I developed Awk code to print all primes till N where N is given as command line argument. I think I took pretty much all the optimizations into account. Could someone help if it could be optimized even more. The code is as follows:
#!/usr/bin/awk -f
BEGIN{
for (i=oddify(ARGV[1]); i>2; i=i-2){
flag=1 #prime
for(j=3; j<=ceil(sqrt(i)); j=j+2){
if (i%j==0){
flag=0 #not prime
break
}
}
if (flag==1){printf("%d\n", i) }
}
printf("2\n")
}
function ceil(n){
return (n == int(n)) ? n : int(n)+1
}
function oddify(n){
return (n%2 != 0) ? n : n-1
}
How to run: awk -f prime.awk 10000
1 Answer 1
Bug: when I run the program with argument 1, it prints 2 even though 2> 1.
The code is not optimized at all. It computes ceil
and sqrt
way too often, in a way that is obvious to optimize. All other prime programs on this site already do that, have a look at them.
The code is not optimized enough. It contains i = i + 2
, which should have been i += 2
from the beginning. A third of these calls can be omitted using the standard prime searching technique that has been mentioned more than enough on this site.
The variable name flag
is terrible.
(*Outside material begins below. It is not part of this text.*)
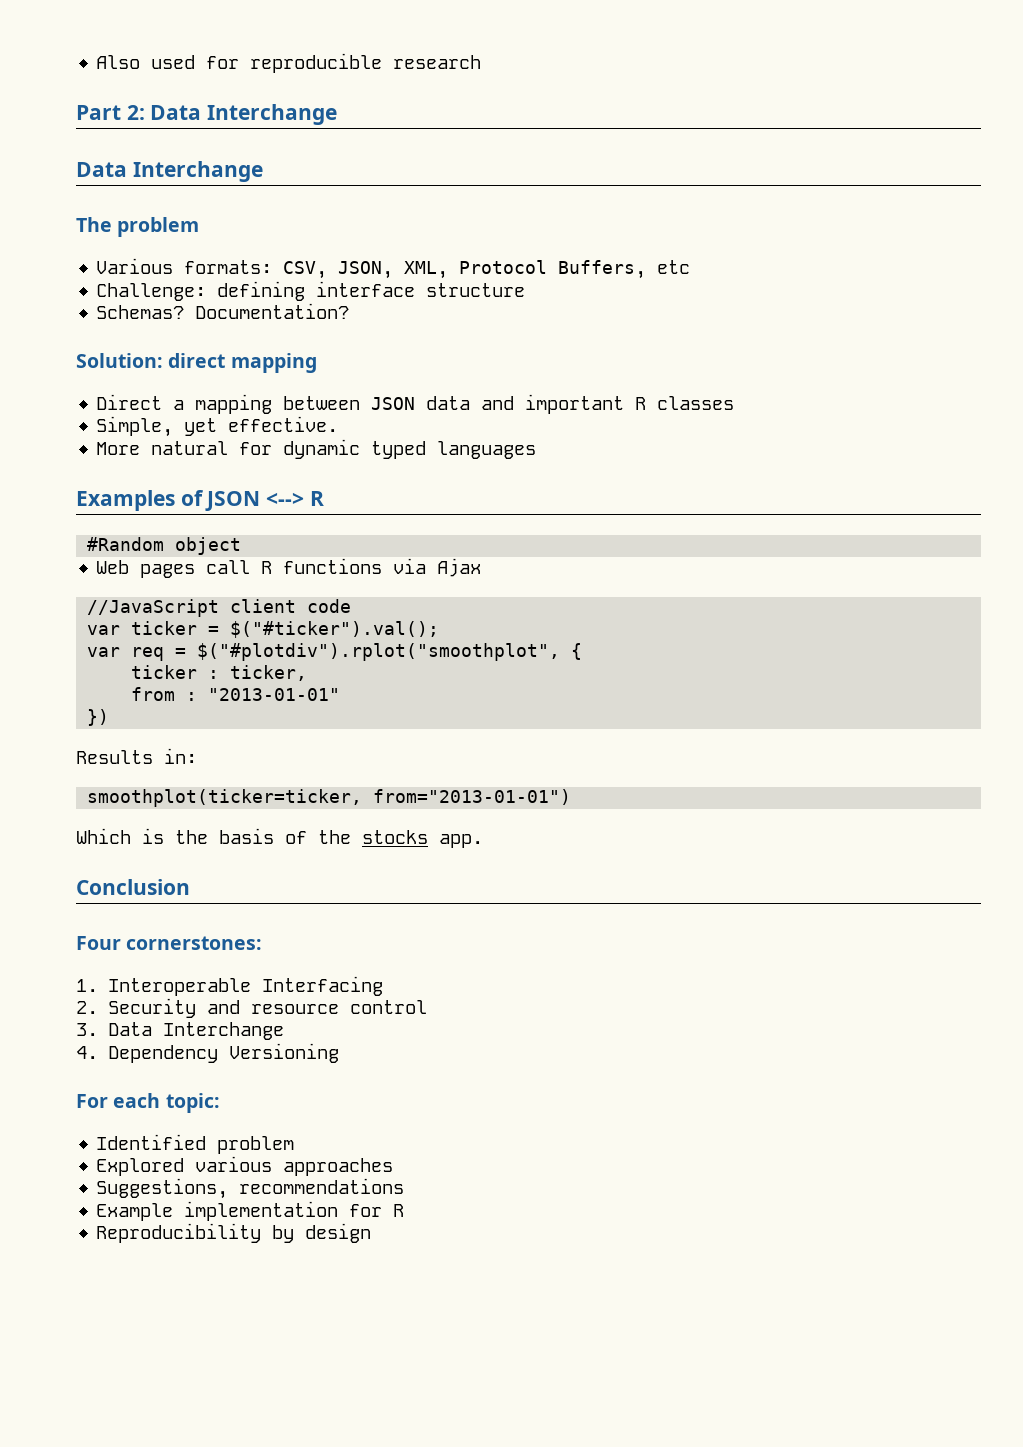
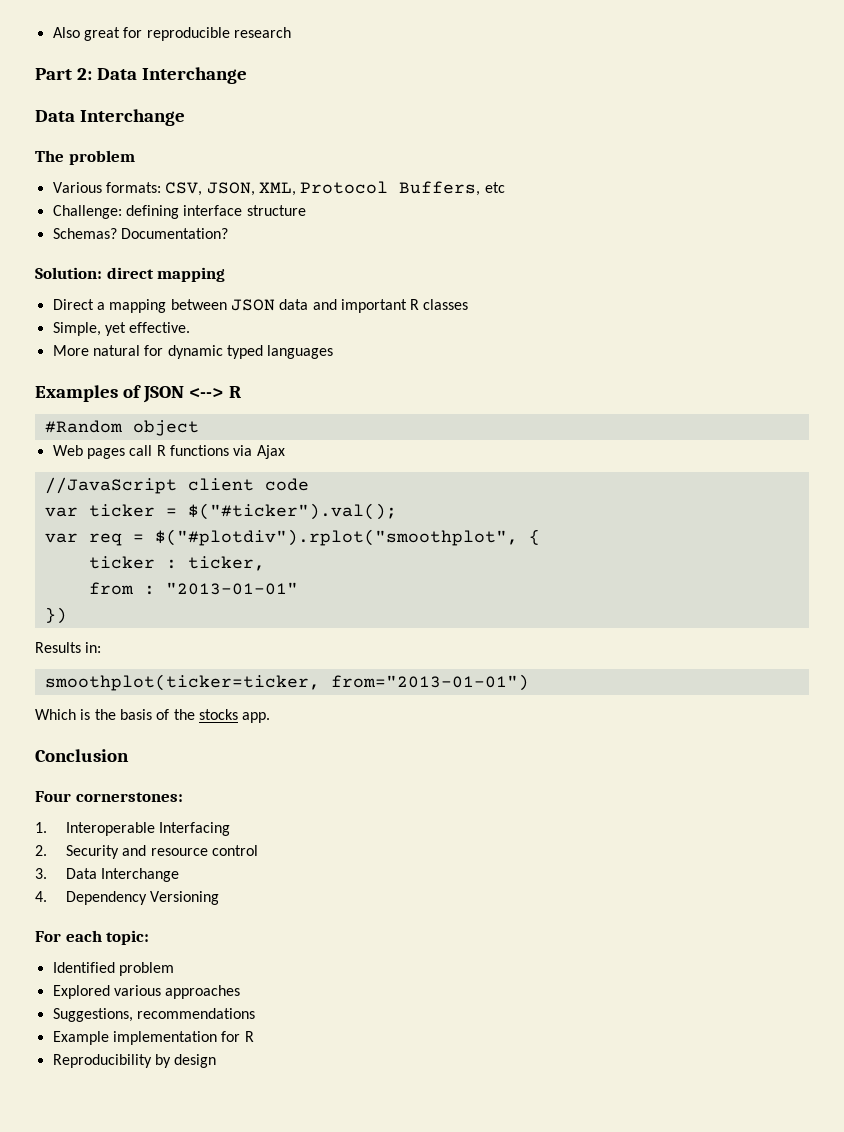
[151,55,196,69] used -> [83,27,120,41] great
It should be is_prime
instead.
Having the most interesting code in the BEGIN
block is bad design. You should define a function is_prime
and another function print_primes_up_to
. This allows you to declare i
and j
as local variables.
In the function ceil
, the parameter name n
is confusing since this name implies to the human reader that it is a natural number. In reality it is a floating point number though. A better name for this variable is x
.
The code is missing some documentation. It should clearly state up to which number it reports correct results. It should also state the first number for which a wrong result is printed. Internally, many AWK implementations use 64-bit floating point numbers, therefore I guess this number is somewhere around \2ドル^{53}\$.